Toward optimal soil organic carbon sequestration with effects of agricultural management practices and climate change in Tai-Lake paddy soils of China

Abstract

Understanding the impacts of climate change and agricultural management practices on soil organic carbon (SOC) dynamics is critical for implementing optimal farming practices and maintaining agricultural productivity. This study examines the influence of climatic variables and agricultural management on carbon sequestration potentials in Tai-Lake Paddy soils of China using the DeNitrification-DeComposition (DNDC, version 9.1) model, with a high-resolution soil database (1:50,000). Model simulations considered the effects of no-tillage, the application rates of manure, N fertilization, and crop residue, water management, and changes in temperature and precipitation.

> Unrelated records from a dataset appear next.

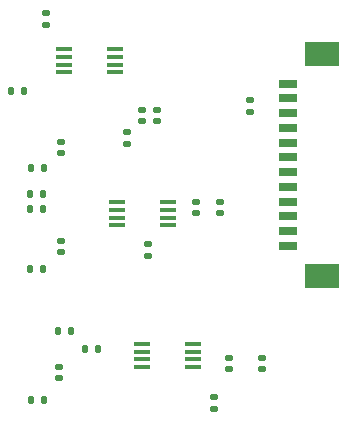
<source format=gtp>
G04 #@! TF.GenerationSoftware,KiCad,Pcbnew,7.0.10*
G04 #@! TF.CreationDate,2024-11-08T18:26:31-05:00*
G04 #@! TF.ProjectId,Novel Mechanism 1 Board,4e6f7665-6c20-44d6-9563-68616e69736d,rev?*
G04 #@! TF.SameCoordinates,Original*
G04 #@! TF.FileFunction,Paste,Top*
G04 #@! TF.FilePolarity,Positive*
%FSLAX46Y46*%
G04 Gerber Fmt 4.6, Leading zero omitted, Abs format (unit mm)*
G04 Created by KiCad (PCBNEW 7.0.10) date 2024-11-08 18:26:31*
%MOMM*%
%LPD*%
G01*
G04 APERTURE LIST*
G04 Aperture macros list*
%AMRoundRect*
0 Rectangle with rounded corners*
0 $1 Rounding radius*
0 $2 $3 $4 $5 $6 $7 $8 $9 X,Y pos of 4 corners*
0 Add a 4 corners polygon primitive as box body*
4,1,4,$2,$3,$4,$5,$6,$7,$8,$9,$2,$3,0*
0 Add four circle primitives for the rounded corners*
1,1,$1+$1,$2,$3*
1,1,$1+$1,$4,$5*
1,1,$1+$1,$6,$7*
1,1,$1+$1,$8,$9*
0 Add four rect primitives between the rounded corners*
20,1,$1+$1,$2,$3,$4,$5,0*
20,1,$1+$1,$4,$5,$6,$7,0*
20,1,$1+$1,$6,$7,$8,$9,0*
20,1,$1+$1,$8,$9,$2,$3,0*%
G04 Aperture macros list end*
%ADD10RoundRect,0.140000X0.170000X-0.140000X0.170000X0.140000X-0.170000X0.140000X-0.170000X-0.140000X0*%
%ADD11RoundRect,0.135000X-0.135000X-0.185000X0.135000X-0.185000X0.135000X0.185000X-0.135000X0.185000X0*%
%ADD12R,1.600000X0.800000*%
%ADD13R,3.000000X2.100000*%
%ADD14R,1.371600X0.457200*%
%ADD15RoundRect,0.135000X0.185000X-0.135000X0.185000X0.135000X-0.185000X0.135000X-0.185000X-0.135000X0*%
%ADD16RoundRect,0.140000X-0.170000X0.140000X-0.170000X-0.140000X0.170000X-0.140000X0.170000X0.140000X0*%
%ADD17RoundRect,0.135000X-0.185000X0.135000X-0.185000X-0.135000X0.185000X-0.135000X0.185000X0.135000X0*%
G04 APERTURE END LIST*
D10*
X46228000Y-61694000D03*
X46228000Y-60734000D03*
D11*
X26583100Y-46817399D03*
X27603100Y-46817399D03*
X26668000Y-44663598D03*
X27688000Y-44663598D03*
X26583100Y-48087399D03*
X27603100Y-48087399D03*
D12*
X48408000Y-51249399D03*
X48408000Y-49999399D03*
X48408000Y-48749399D03*
X48408000Y-47499399D03*
X48408000Y-46249399D03*
X48408000Y-44999399D03*
X48408000Y-43749399D03*
X48408000Y-42499399D03*
X48408000Y-41249399D03*
X48408000Y-39999399D03*
X48408000Y-38749399D03*
X48408000Y-37499399D03*
D13*
X51308000Y-53799399D03*
X51308000Y-34949399D03*
D11*
X31240000Y-59944000D03*
X32260000Y-59944000D03*
D10*
X42672000Y-48486000D03*
X42672000Y-47526000D03*
D14*
X29386221Y-34585001D03*
X29386221Y-35234999D03*
X29386221Y-35885001D03*
X29386221Y-36534999D03*
X33780421Y-36534999D03*
X33780421Y-35885001D03*
X33780421Y-35234999D03*
X33780421Y-34585001D03*
D10*
X37338000Y-40698598D03*
X37338000Y-39738598D03*
D11*
X24977321Y-38100000D03*
X25997321Y-38100000D03*
D10*
X36068000Y-40698598D03*
X36068000Y-39738598D03*
D15*
X45212000Y-39880000D03*
X45212000Y-38860000D03*
D16*
X29210000Y-42446000D03*
X29210000Y-43406000D03*
D17*
X42164000Y-64006000D03*
X42164000Y-65026000D03*
D11*
X26583100Y-53167399D03*
X27603100Y-53167399D03*
D17*
X34798000Y-41613598D03*
X34798000Y-42633598D03*
D16*
X29210000Y-50828000D03*
X29210000Y-51788000D03*
D10*
X40640000Y-48486000D03*
X40640000Y-47526000D03*
D14*
X33870900Y-47539001D03*
X33870900Y-48188999D03*
X33870900Y-48839001D03*
X33870900Y-49488999D03*
X38265100Y-49488999D03*
X38265100Y-48839001D03*
X38265100Y-48188999D03*
X38265100Y-47539001D03*
D10*
X43434000Y-61694000D03*
X43434000Y-60734000D03*
D17*
X27940000Y-31494000D03*
X27940000Y-32514000D03*
D14*
X35991800Y-59548002D03*
X35991800Y-60198000D03*
X35991800Y-60848002D03*
X35991800Y-61498000D03*
X40386000Y-61498000D03*
X40386000Y-60848002D03*
X40386000Y-60198000D03*
X40386000Y-59548002D03*
D16*
X29020100Y-61496000D03*
X29020100Y-62456000D03*
D11*
X26668000Y-64262000D03*
X27688000Y-64262000D03*
D17*
X36576000Y-51052000D03*
X36576000Y-52072000D03*
D11*
X28954000Y-58420000D03*
X29974000Y-58420000D03*
M02*

</source>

We found that the carbon sequestration potential in the top soils (0–30cm) for the 2.32Mha paddy soils of the Tai-Lake region varied from 4.71 to 44.31Tg C under the feasible management practices during the period of 2001–2019. The sequestration potential significantly increased with increasing application of N-fertilizer, manure, conservation tillage, and crop residues, with an annual average SOC changes ranged from 107 to 121kgCha−1yr−1, 159 to 326kgCha−1yr−1, 78 to 128kgCha−1yr−1, and 489 to 1005kgCha−1yr−1, respectively. Toward mitigating greenhouse emissions and N losses, no-tillage and increase of crop residue return to soils as well as manure application are recommended for agricultural practice in this region. Our analysis of climate impacts on SOC sequestration suggests that the rice paddies in this region will continue to be a carbon sink under future warming conditions. Specifically, with rising air temperature of 2.0°C and 4°C, the average annual SOC changes were 52 and 21kgCha−1yr−1, respectively.